Our sole use case is atypical: uncompressed segmented files. Most people want compression: we don't. Given the criticality of long term archival preservation to this app, we also care more than most users about the stability of how the zipfiles are generated. Ideally, the same binary output (thereby the same checksums) can be achieved by this app for decades.

Zip Parts

Product ownership required large objects to be segmented into 10GB "zip parts", essentially to compartmentalize any momentary failure, e.g. to prevent uploading (or checksumming) 349 of 350 GB before failing, achieving nothing at great cost. The aws-sdk-s3 library already supports multi-part multi-threaded uploads/downloads, so this concern was more with logic and performance on our side of the application. That parallelism is still used, but now with another level of parallelism across segments/parts.

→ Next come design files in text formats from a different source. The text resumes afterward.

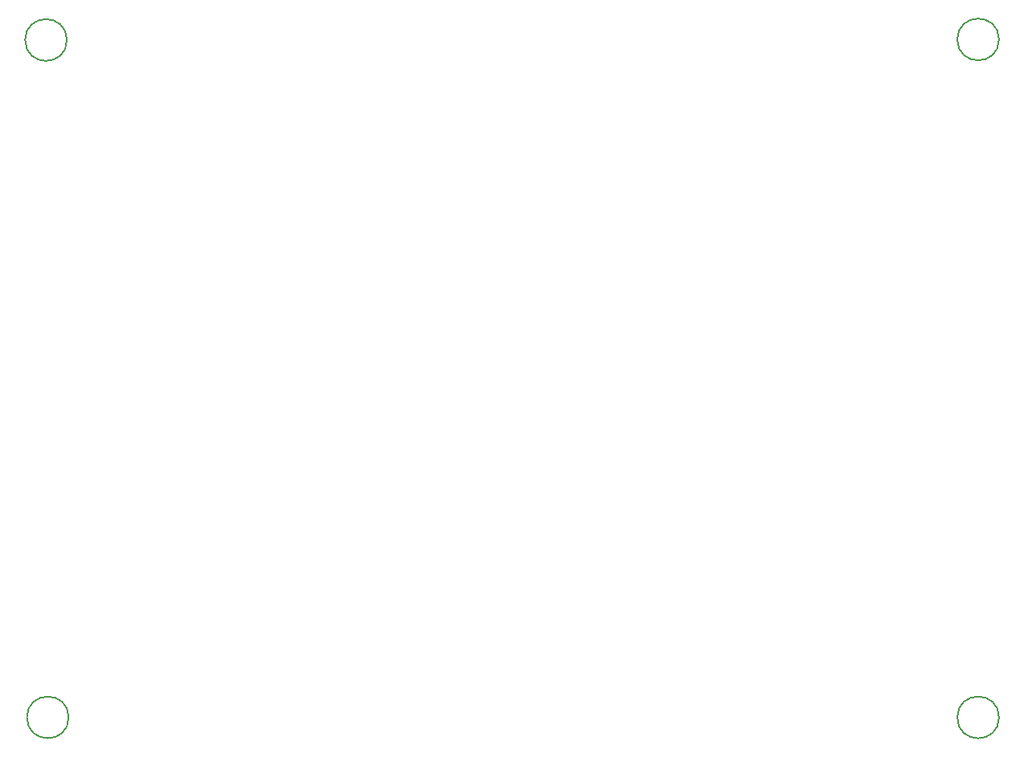
<source format=gbr>
%TF.GenerationSoftware,KiCad,Pcbnew,7.0.9*%
%TF.CreationDate,2024-05-06T10:06:48+02:00*%
%TF.ProjectId,Kicad_Passage_A_niveau_Stockage,4b696361-645f-4506-9173-736167655f41,rev?*%
%TF.SameCoordinates,Original*%
%TF.FileFunction,Other,Comment*%
%FSLAX46Y46*%
G04 Gerber Fmt 4.6, Leading zero omitted, Abs format (unit mm)*
G04 Created by KiCad (PCBNEW 7.0.9) date 2024-05-06 10:06:48*
%MOMM*%
%LPD*%
G01*
G04 APERTURE LIST*
%ADD10C,0.150000*%
G04 APERTURE END LIST*
D10*
%TO.C,REF3*%
X169097000Y-105226000D02*
G75*
G03*
X169097000Y-105226000I-2200000J0D01*
G01*
%TO.C,REF1*%
X70907000Y-33782000D02*
G75*
G03*
X70907000Y-33782000I-2200000J0D01*
G01*
%TO.C,REF4*%
X71097000Y-105226000D02*
G75*
G03*
X71097000Y-105226000I-2200000J0D01*
G01*
%TO.C,REF2*%
X169097000Y-33726000D02*
G75*
G03*
X169097000Y-33726000I-2200000J0D01*
G01*
%TD*%
M02*

</source>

Using zip parts introduces logical complexity that did not exist previously. In addition to simply requiring more commands (more connections) to complete a single upload, it complicates subsequent questions of status, completeness and retrieval. To enable a multi-part object to be reconstructed successfully, we must store additional metadata about parts.

Threat: Implementation Drift

If the way we build zips (parts) changes on a technical level over time, it is plausible that:

  1. we get different files (different checksums) for the same input
  2. we get a different number of parts

We address #1 by modeling the ZippedMoabVersion per endpoint.

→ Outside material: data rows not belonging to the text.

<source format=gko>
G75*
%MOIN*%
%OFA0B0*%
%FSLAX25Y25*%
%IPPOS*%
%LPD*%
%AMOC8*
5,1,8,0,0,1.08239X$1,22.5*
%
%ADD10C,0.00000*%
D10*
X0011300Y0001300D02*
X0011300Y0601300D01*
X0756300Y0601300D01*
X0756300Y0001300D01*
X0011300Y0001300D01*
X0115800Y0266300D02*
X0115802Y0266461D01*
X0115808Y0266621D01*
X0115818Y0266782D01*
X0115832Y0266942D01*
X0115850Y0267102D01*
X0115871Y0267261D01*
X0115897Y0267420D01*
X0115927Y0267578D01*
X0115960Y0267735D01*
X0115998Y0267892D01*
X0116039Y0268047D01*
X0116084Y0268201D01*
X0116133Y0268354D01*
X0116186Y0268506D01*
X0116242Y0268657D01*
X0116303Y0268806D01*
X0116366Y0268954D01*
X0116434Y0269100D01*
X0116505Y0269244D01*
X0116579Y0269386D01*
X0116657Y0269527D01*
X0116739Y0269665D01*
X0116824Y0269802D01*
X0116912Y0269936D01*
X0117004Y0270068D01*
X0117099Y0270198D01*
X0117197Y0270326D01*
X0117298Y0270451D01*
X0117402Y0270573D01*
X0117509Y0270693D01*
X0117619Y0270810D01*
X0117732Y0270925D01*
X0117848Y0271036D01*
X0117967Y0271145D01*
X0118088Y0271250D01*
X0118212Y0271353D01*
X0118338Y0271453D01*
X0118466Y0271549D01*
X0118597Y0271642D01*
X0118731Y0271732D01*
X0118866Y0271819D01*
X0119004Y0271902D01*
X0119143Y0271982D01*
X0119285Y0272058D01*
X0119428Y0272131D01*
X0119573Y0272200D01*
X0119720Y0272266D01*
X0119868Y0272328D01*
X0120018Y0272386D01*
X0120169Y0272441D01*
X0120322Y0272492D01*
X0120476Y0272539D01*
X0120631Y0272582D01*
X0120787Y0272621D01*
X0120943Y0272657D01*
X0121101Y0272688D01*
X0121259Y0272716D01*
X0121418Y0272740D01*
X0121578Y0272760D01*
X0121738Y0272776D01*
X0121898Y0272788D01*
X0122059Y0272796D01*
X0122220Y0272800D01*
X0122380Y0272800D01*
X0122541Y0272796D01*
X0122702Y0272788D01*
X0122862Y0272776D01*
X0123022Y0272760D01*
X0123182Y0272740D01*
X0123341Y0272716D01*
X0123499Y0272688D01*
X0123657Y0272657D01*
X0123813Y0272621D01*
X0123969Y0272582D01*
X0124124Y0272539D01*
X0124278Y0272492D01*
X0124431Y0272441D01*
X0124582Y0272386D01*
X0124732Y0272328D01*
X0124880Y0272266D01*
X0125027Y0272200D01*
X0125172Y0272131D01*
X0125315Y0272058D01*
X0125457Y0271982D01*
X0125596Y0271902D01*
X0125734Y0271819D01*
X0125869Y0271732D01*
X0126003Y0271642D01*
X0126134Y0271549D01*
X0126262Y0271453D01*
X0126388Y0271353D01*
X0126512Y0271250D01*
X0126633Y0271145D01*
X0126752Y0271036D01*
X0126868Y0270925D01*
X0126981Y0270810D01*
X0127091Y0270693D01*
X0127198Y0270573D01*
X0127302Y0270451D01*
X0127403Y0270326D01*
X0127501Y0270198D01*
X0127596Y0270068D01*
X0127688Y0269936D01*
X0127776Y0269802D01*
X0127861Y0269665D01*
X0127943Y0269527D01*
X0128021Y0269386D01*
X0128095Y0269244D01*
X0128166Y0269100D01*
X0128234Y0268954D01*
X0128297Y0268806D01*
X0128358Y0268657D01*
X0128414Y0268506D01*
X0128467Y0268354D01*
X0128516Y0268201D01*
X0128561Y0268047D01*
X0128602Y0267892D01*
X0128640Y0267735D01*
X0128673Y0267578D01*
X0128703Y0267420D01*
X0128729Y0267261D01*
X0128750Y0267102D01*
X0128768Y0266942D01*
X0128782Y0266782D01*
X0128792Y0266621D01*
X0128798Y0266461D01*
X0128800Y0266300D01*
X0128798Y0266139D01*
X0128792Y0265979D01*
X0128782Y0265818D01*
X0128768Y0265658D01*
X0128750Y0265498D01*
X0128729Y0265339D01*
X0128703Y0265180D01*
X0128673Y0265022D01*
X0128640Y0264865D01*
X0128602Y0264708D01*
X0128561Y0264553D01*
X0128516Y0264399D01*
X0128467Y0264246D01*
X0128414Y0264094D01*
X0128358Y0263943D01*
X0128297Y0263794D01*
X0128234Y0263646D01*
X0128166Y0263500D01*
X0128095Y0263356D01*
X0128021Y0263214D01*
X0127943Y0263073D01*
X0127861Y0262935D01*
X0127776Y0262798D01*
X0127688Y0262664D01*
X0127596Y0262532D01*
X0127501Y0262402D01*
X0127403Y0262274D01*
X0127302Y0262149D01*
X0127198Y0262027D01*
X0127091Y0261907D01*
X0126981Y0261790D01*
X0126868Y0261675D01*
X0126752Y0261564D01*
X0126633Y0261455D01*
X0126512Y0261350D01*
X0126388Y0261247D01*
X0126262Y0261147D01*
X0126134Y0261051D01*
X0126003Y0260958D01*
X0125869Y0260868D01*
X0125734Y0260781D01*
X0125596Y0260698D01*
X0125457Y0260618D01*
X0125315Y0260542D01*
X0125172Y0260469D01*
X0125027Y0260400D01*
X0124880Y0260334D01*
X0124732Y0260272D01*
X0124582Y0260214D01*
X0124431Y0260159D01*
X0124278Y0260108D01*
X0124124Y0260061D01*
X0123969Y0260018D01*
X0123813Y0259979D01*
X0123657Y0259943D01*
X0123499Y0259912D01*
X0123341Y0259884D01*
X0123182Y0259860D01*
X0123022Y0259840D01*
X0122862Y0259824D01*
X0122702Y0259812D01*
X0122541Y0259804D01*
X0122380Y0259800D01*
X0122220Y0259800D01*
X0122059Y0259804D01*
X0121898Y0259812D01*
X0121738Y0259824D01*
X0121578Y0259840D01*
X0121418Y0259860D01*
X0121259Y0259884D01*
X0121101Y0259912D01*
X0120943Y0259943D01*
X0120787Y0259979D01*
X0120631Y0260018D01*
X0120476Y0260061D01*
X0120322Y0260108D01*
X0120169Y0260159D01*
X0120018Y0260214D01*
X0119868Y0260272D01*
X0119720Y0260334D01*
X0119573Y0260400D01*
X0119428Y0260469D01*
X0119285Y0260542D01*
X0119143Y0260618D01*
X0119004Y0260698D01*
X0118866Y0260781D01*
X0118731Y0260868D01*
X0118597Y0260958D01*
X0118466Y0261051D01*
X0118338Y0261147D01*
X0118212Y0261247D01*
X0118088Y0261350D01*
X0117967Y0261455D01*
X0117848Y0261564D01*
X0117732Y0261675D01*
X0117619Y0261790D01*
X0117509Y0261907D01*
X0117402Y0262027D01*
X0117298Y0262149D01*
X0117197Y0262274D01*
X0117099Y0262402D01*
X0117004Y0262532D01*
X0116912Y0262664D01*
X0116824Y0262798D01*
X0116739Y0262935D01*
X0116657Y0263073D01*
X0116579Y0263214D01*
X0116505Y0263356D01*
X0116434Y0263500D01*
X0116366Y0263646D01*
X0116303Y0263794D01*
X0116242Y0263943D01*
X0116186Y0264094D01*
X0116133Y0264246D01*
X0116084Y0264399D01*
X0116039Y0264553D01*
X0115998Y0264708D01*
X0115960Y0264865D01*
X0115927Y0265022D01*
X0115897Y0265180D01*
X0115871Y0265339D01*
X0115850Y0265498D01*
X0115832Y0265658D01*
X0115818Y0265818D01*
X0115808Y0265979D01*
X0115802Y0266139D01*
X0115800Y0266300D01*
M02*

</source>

We address #2 by including additional metadata, including parts_count. The s3_keys of for a complete set of parts can be generated from any one object using this count. See DruidVersionZip#expected_part_keys.

Implementation Choices

The team considered several different implementation options, including:

  • rubyzip ruby library
  • other ruby compression libraries
  • zipruby ruby bindings for C libzip
  • zip shell executable on system

We opted for the latter. We recognize that normally shelling out to the system is not the preferred pattern, since it introduces performance cost and additional logical complexity. So this document is to explain our motivations.

Comparisons

  • rubyzip is "official" and maintained, but volatile. Using it would require us to include substantially more application logic around the construction of zip parts. Given its volatility, future versions of rubyzip would likely break the core purpose of the app. Indeed, breaking changes were released even during the period of our active development. That would necessitate pinning rubyzip to a known version, introducing an anchor that eventually would prevent other upgrades to the system, eventually including security fixes.
  • zipruby is unmaintained, pre-1.0 release
  • other ruby libraries basically suffer one or both of the same liabilities
  • System zip is unchanged since 2008.
  • When creating sizable zipfiles, the additional "cost" of a shell process is negligible.

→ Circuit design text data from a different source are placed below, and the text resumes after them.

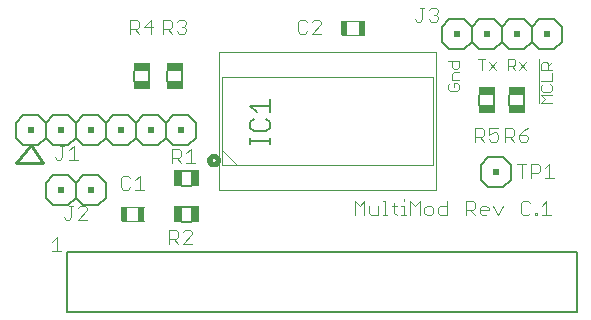
<source format=gto>
G75*
%MOIN*%
%OFA0B0*%
%FSLAX24Y24*%
%IPPOS*%
%LPD*%
%AMOC8*
5,1,8,0,0,1.08239X$1,22.5*
%
%ADD10C,0.0040*%
%ADD11C,0.0030*%
%ADD12C,0.0100*%
%ADD13C,0.0160*%
%ADD14C,0.0060*%
%ADD15C,0.0050*%
%ADD16C,0.0020*%
%ADD17C,0.0039*%
%ADD18R,0.0200X0.0200*%
%ADD19R,0.0256X0.0551*%
%ADD20R,0.0197X0.0512*%
%ADD21R,0.0551X0.0256*%
D10*
X001620Y002320D02*
X001927Y002320D01*
X001773Y002320D02*
X001773Y002780D01*
X001620Y002627D01*
X002097Y003370D02*
X002173Y003370D01*
X002250Y003447D01*
X002250Y003830D01*
X002173Y003830D02*
X002327Y003830D01*
X002480Y003754D02*
X002557Y003830D01*
X002711Y003830D01*
X002787Y003754D01*
X002787Y003677D01*
X002480Y003370D01*
X002787Y003370D01*
X002097Y003370D02*
X002020Y003447D01*
X003936Y003314D02*
X004664Y003314D01*
X005520Y003030D02*
X005750Y003030D01*
X005827Y002954D01*
X005827Y002800D01*
X005750Y002723D01*
X005520Y002723D01*
X005520Y002570D02*
X005520Y003030D01*
X005980Y002954D02*
X006057Y003030D01*
X006211Y003030D01*
X006287Y002954D01*
X006287Y002877D01*
X005980Y002570D01*
X006287Y002570D01*
X005827Y002570D02*
X005673Y002723D01*
X004664Y003786D02*
X003936Y003786D01*
X003997Y004370D02*
X004150Y004370D01*
X004227Y004447D01*
X004380Y004370D02*
X004687Y004370D01*
X004534Y004370D02*
X004534Y004830D01*
X004380Y004677D01*
X004227Y004754D02*
X004150Y004830D01*
X003997Y004830D01*
X003920Y004754D01*
X003920Y004447D01*
X003997Y004370D01*
X005620Y005270D02*
X005620Y005730D01*
X005850Y005730D01*
X005927Y005654D01*
X005927Y005500D01*
X005850Y005423D01*
X005620Y005423D01*
X005773Y005423D02*
X005927Y005270D01*
X006080Y005270D02*
X006387Y005270D01*
X006234Y005270D02*
X006234Y005730D01*
X006080Y005577D01*
X002487Y005370D02*
X002180Y005370D01*
X002334Y005370D02*
X002334Y005830D01*
X002180Y005677D01*
X002027Y005830D02*
X001873Y005830D01*
X001950Y005830D02*
X001950Y005447D01*
X001873Y005370D01*
X001797Y005370D01*
X001720Y005447D01*
X004220Y009570D02*
X004220Y010030D01*
X004450Y010030D01*
X004527Y009954D01*
X004527Y009800D01*
X004450Y009723D01*
X004220Y009723D01*
X004373Y009723D02*
X004527Y009570D01*
X004680Y009800D02*
X004987Y009800D01*
X004911Y010030D02*
X004680Y009800D01*
X004911Y009570D02*
X004911Y010030D01*
X005320Y010030D02*
X005550Y010030D01*
X005627Y009954D01*
X005627Y009800D01*
X005550Y009723D01*
X005320Y009723D01*
X005320Y009570D02*
X005320Y010030D01*
X005780Y009954D02*
X005857Y010030D01*
X006011Y010030D01*
X006087Y009954D01*
X006087Y009877D01*
X006011Y009800D01*
X006087Y009723D01*
X006087Y009647D01*
X006011Y009570D01*
X005857Y009570D01*
X005780Y009647D01*
X005627Y009570D02*
X005473Y009723D01*
X005934Y009800D02*
X006011Y009800D01*
X009820Y009647D02*
X009897Y009570D01*
X010050Y009570D01*
X010127Y009647D01*
X010280Y009570D02*
X010587Y009877D01*
X010587Y009954D01*
X010511Y010030D01*
X010357Y010030D01*
X010280Y009954D01*
X010127Y009954D02*
X010050Y010030D01*
X009897Y010030D01*
X009820Y009954D01*
X009820Y009647D01*
X010280Y009570D02*
X010587Y009570D01*
X011286Y009514D02*
X012014Y009514D01*
X012014Y009986D02*
X011286Y009986D01*
X013720Y010047D02*
X013797Y009970D01*
X013873Y009970D01*
X013950Y010047D01*
X013950Y010430D01*
X013873Y010430D02*
X014027Y010430D01*
X014180Y010354D02*
X014257Y010430D01*
X014411Y010430D01*
X014487Y010354D01*
X014487Y010277D01*
X014411Y010200D01*
X014487Y010123D01*
X014487Y010047D01*
X014411Y009970D01*
X014257Y009970D01*
X014180Y010047D01*
X014334Y010200D02*
X014411Y010200D01*
X015720Y006430D02*
X015950Y006430D01*
X016027Y006354D01*
X016027Y006200D01*
X015950Y006123D01*
X015720Y006123D01*
X015720Y005970D02*
X015720Y006430D01*
X016180Y006430D02*
X016180Y006200D01*
X016334Y006277D01*
X016411Y006277D01*
X016487Y006200D01*
X016487Y006047D01*
X016411Y005970D01*
X016257Y005970D01*
X016180Y006047D01*
X016027Y005970D02*
X015873Y006123D01*
X016180Y006430D02*
X016487Y006430D01*
X016720Y006430D02*
X016950Y006430D01*
X017027Y006354D01*
X017027Y006200D01*
X016950Y006123D01*
X016720Y006123D01*
X016720Y005970D02*
X016720Y006430D01*
X017180Y006200D02*
X017411Y006200D01*
X017487Y006123D01*
X017487Y006047D01*
X017411Y005970D01*
X017257Y005970D01*
X017180Y006047D01*
X017180Y006200D01*
X017334Y006354D01*
X017487Y006430D01*
X017027Y005970D02*
X016873Y006123D01*
X017120Y005230D02*
X017427Y005230D01*
X017580Y005230D02*
X017811Y005230D01*
X017887Y005154D01*
X017887Y005000D01*
X017811Y004923D01*
X017580Y004923D01*
X017580Y004770D02*
X017580Y005230D01*
X017273Y005230D02*
X017273Y004770D01*
X018041Y004770D02*
X018348Y004770D01*
X018194Y004770D02*
X018194Y005230D01*
X018041Y005077D01*
X018089Y003980D02*
X018089Y003520D01*
X018242Y003520D02*
X017935Y003520D01*
X017782Y003520D02*
X017705Y003520D01*
X017705Y003597D01*
X017782Y003597D01*
X017782Y003520D01*
X017552Y003597D02*
X017475Y003520D01*
X017321Y003520D01*
X017245Y003597D01*
X017245Y003904D01*
X017321Y003980D01*
X017475Y003980D01*
X017552Y003904D01*
X017935Y003827D02*
X018089Y003980D01*
X016631Y003827D02*
X016477Y003520D01*
X016324Y003827D01*
X016170Y003750D02*
X016170Y003673D01*
X015864Y003673D01*
X015864Y003597D02*
X015864Y003750D01*
X015940Y003827D01*
X016094Y003827D01*
X016170Y003750D01*
X016094Y003520D02*
X015940Y003520D01*
X015864Y003597D01*
X015710Y003520D02*
X015557Y003673D01*
X015633Y003673D02*
X015403Y003673D01*
X015403Y003520D02*
X015403Y003980D01*
X015633Y003980D01*
X015710Y003904D01*
X015710Y003750D01*
X015633Y003673D01*
X014789Y003520D02*
X014789Y003980D01*
X014789Y003827D02*
X014559Y003827D01*
X014482Y003750D01*
X014482Y003597D01*
X014559Y003520D01*
X014789Y003520D01*
X014329Y003597D02*
X014329Y003750D01*
X014252Y003827D01*
X014099Y003827D01*
X014022Y003750D01*
X014022Y003597D01*
X014099Y003520D01*
X014252Y003520D01*
X014329Y003597D01*
X013868Y003520D02*
X013868Y003980D01*
X013715Y003827D01*
X013562Y003980D01*
X013562Y003520D01*
X013408Y003520D02*
X013255Y003520D01*
X013331Y003520D02*
X013331Y003827D01*
X013255Y003827D01*
X013101Y003827D02*
X012948Y003827D01*
X013024Y003904D02*
X013024Y003597D01*
X013101Y003520D01*
X012794Y003520D02*
X012641Y003520D01*
X012718Y003520D02*
X012718Y003980D01*
X012641Y003980D01*
X012487Y003827D02*
X012487Y003520D01*
X012257Y003520D01*
X012180Y003597D01*
X012180Y003827D01*
X012027Y003980D02*
X011873Y003827D01*
X011720Y003980D01*
X011720Y003520D01*
X012027Y003520D02*
X012027Y003980D01*
X013331Y003980D02*
X013331Y004057D01*
D11*
X017855Y007250D02*
X017855Y008723D01*
X017976Y008617D02*
X018100Y008617D01*
X018162Y008555D01*
X018162Y008370D01*
X018285Y008370D02*
X017915Y008370D01*
X017915Y008555D01*
X017976Y008617D01*
X018162Y008493D02*
X018285Y008617D01*
X018285Y008249D02*
X018285Y008002D01*
X017915Y008002D01*
X017976Y007880D02*
X017915Y007818D01*
X017915Y007695D01*
X017976Y007633D01*
X018223Y007633D01*
X018285Y007695D01*
X018285Y007818D01*
X018223Y007880D01*
X018285Y007512D02*
X017915Y007512D01*
X018038Y007388D01*
X017915Y007265D01*
X018285Y007265D01*
X017430Y008365D02*
X017183Y008612D01*
X017062Y008674D02*
X017062Y008550D01*
X017000Y008488D01*
X016815Y008488D01*
X016815Y008365D02*
X016815Y008735D01*
X017000Y008735D01*
X017062Y008674D01*
X016938Y008488D02*
X017062Y008365D01*
X017183Y008365D02*
X017430Y008612D01*
X016430Y008612D02*
X016183Y008365D01*
X015938Y008365D02*
X015938Y008735D01*
X015815Y008735D02*
X016062Y008735D01*
X016183Y008612D02*
X016430Y008365D01*
X015185Y008280D02*
X015000Y008280D01*
X014938Y008218D01*
X014938Y008033D01*
X015185Y008033D01*
X015123Y007912D02*
X015000Y007912D01*
X015000Y007788D01*
X015123Y007665D02*
X014876Y007665D01*
X014815Y007727D01*
X014815Y007850D01*
X014876Y007912D01*
X015123Y007912D02*
X015185Y007850D01*
X015185Y007727D01*
X015123Y007665D01*
X015123Y008402D02*
X015000Y008402D01*
X014938Y008463D01*
X014938Y008649D01*
X014815Y008649D02*
X015185Y008649D01*
X015185Y008463D01*
X015123Y008402D01*
D12*
X001300Y005250D02*
X000900Y005850D01*
X000400Y005250D01*
X001300Y005250D01*
D13*
X006859Y005350D02*
X006861Y005373D01*
X006867Y005396D01*
X006876Y005417D01*
X006889Y005437D01*
X006905Y005454D01*
X006923Y005468D01*
X006943Y005479D01*
X006965Y005487D01*
X006988Y005491D01*
X007012Y005491D01*
X007035Y005487D01*
X007057Y005479D01*
X007077Y005468D01*
X007095Y005454D01*
X007111Y005437D01*
X007124Y005417D01*
X007133Y005396D01*
X007139Y005373D01*
X007141Y005350D01*
X007139Y005327D01*
X007133Y005304D01*
X007124Y005283D01*
X007111Y005263D01*
X007095Y005246D01*
X007077Y005232D01*
X007057Y005221D01*
X007035Y005213D01*
X007012Y005209D01*
X006988Y005209D01*
X006965Y005213D01*
X006943Y005221D01*
X006923Y005232D01*
X006905Y005246D01*
X006889Y005263D01*
X006876Y005283D01*
X006867Y005304D01*
X006861Y005327D01*
X006859Y005350D01*
D14*
X006261Y005000D02*
X005939Y005000D01*
X005939Y004500D02*
X006261Y004500D01*
X006261Y003800D02*
X005939Y003800D01*
X005939Y003300D02*
X006261Y003300D01*
X003400Y004100D02*
X003400Y004600D01*
X003150Y004850D01*
X002650Y004850D01*
X002400Y004600D01*
X002150Y004850D01*
X001650Y004850D01*
X001400Y004600D01*
X001400Y004100D01*
X001650Y003850D01*
X002150Y003850D01*
X002400Y004100D01*
X002400Y004600D01*
X002400Y004100D02*
X002650Y003850D01*
X003150Y003850D01*
X003400Y004100D01*
X003150Y005850D02*
X002650Y005850D01*
X002400Y006100D01*
X002150Y005850D01*
X001650Y005850D01*
X001400Y006100D01*
X001150Y005850D01*
X000650Y005850D01*
X000400Y006100D01*
X000400Y006600D01*
X000650Y006850D01*
X001150Y006850D01*
X001400Y006600D01*
X001650Y006850D01*
X002150Y006850D01*
X002400Y006600D01*
X002400Y006100D01*
X003150Y005850D02*
X003400Y006100D01*
X003650Y005850D01*
X004150Y005850D01*
X004400Y006100D01*
X004650Y005850D01*
X005150Y005850D01*
X005400Y006100D01*
X005650Y005850D01*
X006150Y005850D01*
X006400Y006100D01*
X006400Y006600D01*
X006150Y006850D01*
X005650Y006850D01*
X005400Y006600D01*
X005400Y006100D01*
X005400Y006600D02*
X005150Y006850D01*
X004650Y006850D01*
X004400Y006600D01*
X004400Y006100D01*
X003400Y006100D02*
X003400Y006600D01*
X003650Y006850D01*
X004150Y006850D01*
X004400Y006600D01*
X003400Y006600D02*
X003150Y006850D01*
X002650Y006850D01*
X002400Y006600D01*
X001400Y006600D02*
X001400Y006100D01*
X004350Y007989D02*
X004350Y008311D01*
X004850Y008311D02*
X004850Y007989D01*
X005450Y007989D02*
X005450Y008311D01*
X005950Y008311D02*
X005950Y007989D01*
X008229Y007168D02*
X008870Y007168D01*
X008870Y007381D02*
X008870Y006954D01*
X008763Y006737D02*
X008870Y006630D01*
X008870Y006416D01*
X008763Y006310D01*
X008336Y006310D01*
X008229Y006416D01*
X008229Y006630D01*
X008336Y006737D01*
X008443Y006954D02*
X008229Y007168D01*
X008229Y006094D02*
X008229Y005880D01*
X008229Y005987D02*
X008870Y005987D01*
X008870Y005880D02*
X008870Y006094D01*
X014600Y009300D02*
X014850Y009050D01*
X015350Y009050D01*
X015600Y009300D01*
X015600Y009800D01*
X015350Y010050D01*
X014850Y010050D01*
X014600Y009800D01*
X014600Y009300D01*
X015600Y009300D02*
X015850Y009050D01*
X016350Y009050D01*
X016600Y009300D01*
X016600Y009800D01*
X016850Y010050D01*
X017350Y010050D01*
X017600Y009800D01*
X017850Y010050D01*
X018350Y010050D01*
X018600Y009800D01*
X018600Y009300D01*
X018350Y009050D01*
X017850Y009050D01*
X017600Y009300D01*
X017350Y009050D01*
X016850Y009050D01*
X016600Y009300D01*
X017600Y009300D02*
X017600Y009800D01*
X016600Y009800D02*
X016350Y010050D01*
X015850Y010050D01*
X015600Y009800D01*
X015850Y007511D02*
X015850Y007189D01*
X016350Y007189D02*
X016350Y007511D01*
X016850Y007511D02*
X016850Y007189D01*
X017350Y007189D02*
X017350Y007511D01*
X016650Y005450D02*
X016150Y005450D01*
X015900Y005200D01*
X015900Y004700D01*
X016150Y004450D01*
X016650Y004450D01*
X016900Y004700D01*
X016900Y005200D01*
X016650Y005450D01*
D15*
X002100Y002300D02*
X002100Y000300D01*
X019100Y000300D01*
X019100Y002300D01*
X002100Y002300D01*
D16*
X007178Y004347D02*
X014422Y004347D01*
X014422Y008953D01*
X007178Y008953D01*
X007178Y004347D01*
D17*
X007276Y005174D02*
X014324Y005174D01*
X014324Y008126D01*
X007276Y008126D01*
X007276Y005174D01*
X007776Y005174D02*
X007276Y005674D01*
D18*
X005900Y006350D03*
X004900Y006350D03*
X003900Y006350D03*
X002900Y006350D03*
X001900Y006350D03*
X000900Y006350D03*
X001900Y004350D03*
X002900Y004350D03*
X015100Y009550D03*
X016100Y009550D03*
X017100Y009550D03*
X018100Y009550D03*
X016400Y004950D03*
D19*
X006388Y004751D03*
X005808Y004751D03*
X005808Y003551D03*
X006388Y003551D03*
D20*
X004595Y003550D03*
X004005Y003550D03*
X011355Y009750D03*
X011945Y009750D03*
D21*
X016101Y007642D03*
X017101Y007642D03*
X017101Y007062D03*
X016101Y007062D03*
X005699Y007858D03*
X004599Y007858D03*
X004599Y008438D03*
X005699Y008438D03*
M02*

</source>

Basically, the stability, determinism and reproducibility of the common zip executable won out.

Details

Zip files to be preserved are created by ZipmakerJob calling DruidVersionZip#create_zip!.

We attacked performance issues by parallelizing zip creation via jobs/workers. Additionally, ZipmakerJob's responsibilities are designed to be completely severable from the rest of the system. I.E., the task itself does not require database access, and the worker could be replaced by an optimized implementation in any language that can talk to Resque/Redis.